Output each entry verbatim and exclude every picture from it.

Page images and extracted text:
------------------------------------------------------------

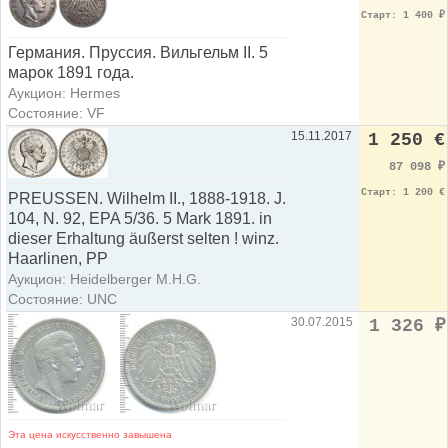
Старт: 1 400
₽
Германия. Пруссия. Вильгельм II. 5
марок 1891 года.
Аукцион: Hermes
Состояние: VF
15.11.2017
1 250 €
87 098
₽
Старт: 1 200 €
PREUSSEN. Wilhelm II., 1888-1918. J.
104, N. 92, EPA 5/36. 5 Mark 1891. in
dieser Erhaltung äußerst selten ! winz.
Haarlinen, PP
Аукцион: Heidelberger M.H.G.
Состояние: UNC
30.07.2015
1 326
₽
Эта цена искусственно завышена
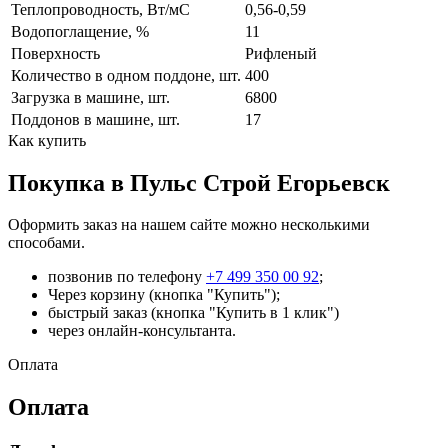
Теплопроводность, Вт/мC
0,56-0,59
Водопоглащение, %
11
Поверхность
Рифленый
Количество в одном поддоне, шт.
400
Загрузка в машине, шт.
6800
Поддонов в машине, шт.
17
Как купить
Покупка в Пульс Строй Егорьевск
Оформить заказ на нашем сайте можно несколькими
способами.
позвонив по телефону
+7 499 350 00 92
;
Через корзину (кнопка "Купить");
быстрый заказ (кнопка "Купить в 1 клик")
через онлайн-консультанта.
Оплата
Оплата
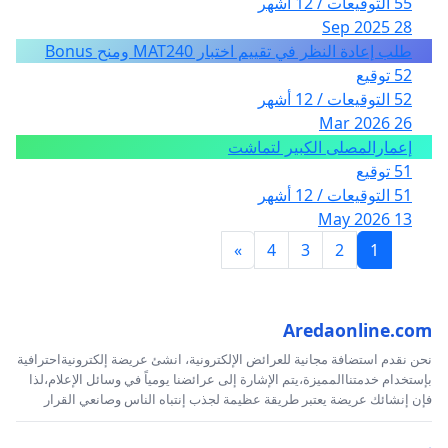
55 التوقيعات / 12 أشهر
28 Sep 2025
طلب إعادة النظر في تقييم اختبار MAT240 ومنح Bonus
52 توقيع
52 التوقيعات / 12 أشهر
26 Mar 2026
إعمارالمصلى الكبير لتماشت
51 توقيع
51 التوقيعات / 12 أشهر
13 May 2026
»
4
3
2
1
Aredaonline.com
نحن نقدم استضافة مجانية للعرائض الإلكترونية، انشئ عريضة إلكترونيةاحترافية
بإستخدام خدمتناالمميزة،يتم الإشارة إلى عرائضنا يومياً في وسائل الإعلام،لذا
فإن إنشائك عريضة يعتبر طريقة عظيمة لجذب إنتباه الناس وصانعي القرار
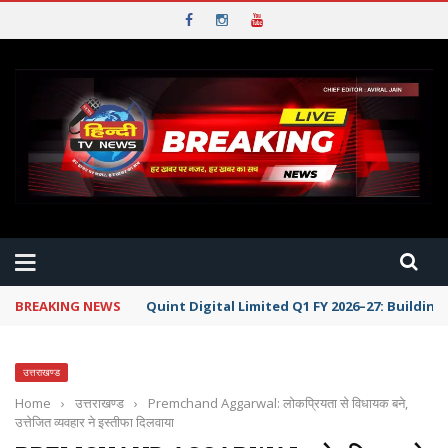
BREAKING NEWS
Quint Digital Limited Q1 FY 2026–27: Buildi
उत्तराखण्ड
Home
›
उत्तराखण्ड
›
Premchand Aggarwal: लोकप्रियता से विधायक बने,
उत्तेजित व्यवहार ने इस्तीफा दिलवाया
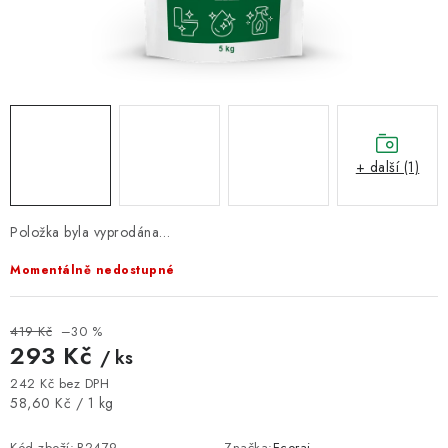
VELKOOBCHOD
KONTAKTY
ZNAČKY
Doprava a platba
Velkoobchod
Kontakty
+ další (1)
Reklamace a vrácení zboží
Obchodní podmínky
Podmínky ochrany osobních údajů
Položka byla vyprodána…
Momentálně nedostupné
419 Kč
–30 %
293 Kč
/ ks
242 Kč bez DPH
Měrná cena:
58,60 Kč / 1 kg
Kód zboží:
B2479
Značka:
Ecorai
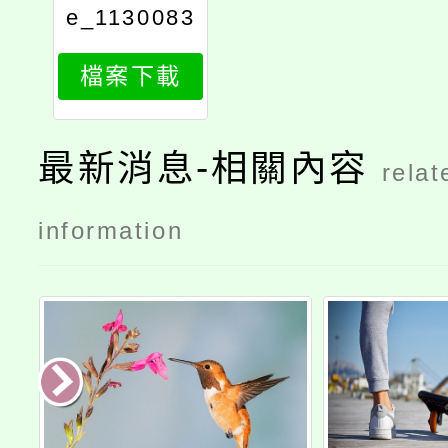
e_1130083
017_attach
檔案下載
1
最新消息-相關內容
relat
information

------------------------------------------------------------

**SOLUTION TO THIS EXERCISE:**
Старт: 1 400
₽
Германия. Пруссия. Вильгельм II. 5
марок 1891 года.
Аукцион: Hermes
Состояние: VF
15.11.2017
1 250 €
87 098
₽
Старт: 1 200 €
PREUSSEN. Wilhelm II., 1888-1918. J.
104, N. 92, EPA 5/36. 5 Mark 1891. in
dieser Erhaltung äußerst selten ! winz.
Haarlinen, PP
Аукцион: Heidelberger M.H.G.
Состояние: UNC
30.07.2015
1 326
₽
Эта цена искусственно завышена
Теплопроводность, Вт/мC
0,56-0,59
Водопоглащение, %
11
Поверхность
Рифленый
Количество в одном поддоне, шт.
400
Загрузка в машине, шт.
6800
Поддонов в машине, шт.
17
Как купить
Покупка в Пульс Строй Егорьевск
Оформить заказ на нашем сайте можно несколькими
способами.
позвонив по телефону
+7 499 350 00 92
;
Через корзину (кнопка "Купить");
быстрый заказ (кнопка "Купить в 1 клик")
через онлайн-консультанта.
Оплата
Оплата
55 التوقيعات / 12 أشهر
28 Sep 2025
طلب إعادة النظر في تقييم اختبار MAT240 ومنح Bonus
52 توقيع
52 التوقيعات / 12 أشهر
26 Mar 2026
إعمارالمصلى الكبير لتماشت
51 توقيع
51 التوقيعات / 12 أشهر
13 May 2026
»
4
3
2
1
Aredaonline.com
نحن نقدم استضافة مجانية للعرائض الإلكترونية، انشئ عريضة إلكترونيةاحترافية
بإستخدام خدمتناالمميزة،يتم الإشارة إلى عرائضنا يومياً في وسائل الإعلام،لذا
فإن إنشائك عريضة يعتبر طريقة عظيمة لجذب إنتباه الناس وصانعي القرار
BREAKING NEWS
Quint Digital Limited Q1 FY 2026–27: Buildi
उत्तराखण्ड
Home
›
उत्तराखण्ड
›
Premchand Aggarwal: लोकप्रियता से विधायक बने,
उत्तेजित व्यवहार ने इस्तीफा दिलवाया
VELKOOBCHOD
KONTAKTY
ZNAČKY
Doprava a platba
Velkoobchod
Kontakty
+ další (1)
Reklamace a vrácení zboží
Obchodní podmínky
Podmínky ochrany osobních údajů
Položka byla vyprodána…
Momentálně nedostupné
419 Kč
–30 %
293 Kč
/ ks
242 Kč bez DPH
Měrná cena:
58,60 Kč / 1 kg
Kód zboží:
B2479
Značka:
Ecorai
e_1130083
017_attach
檔案下載
1
最新消息-相關內容
relat
information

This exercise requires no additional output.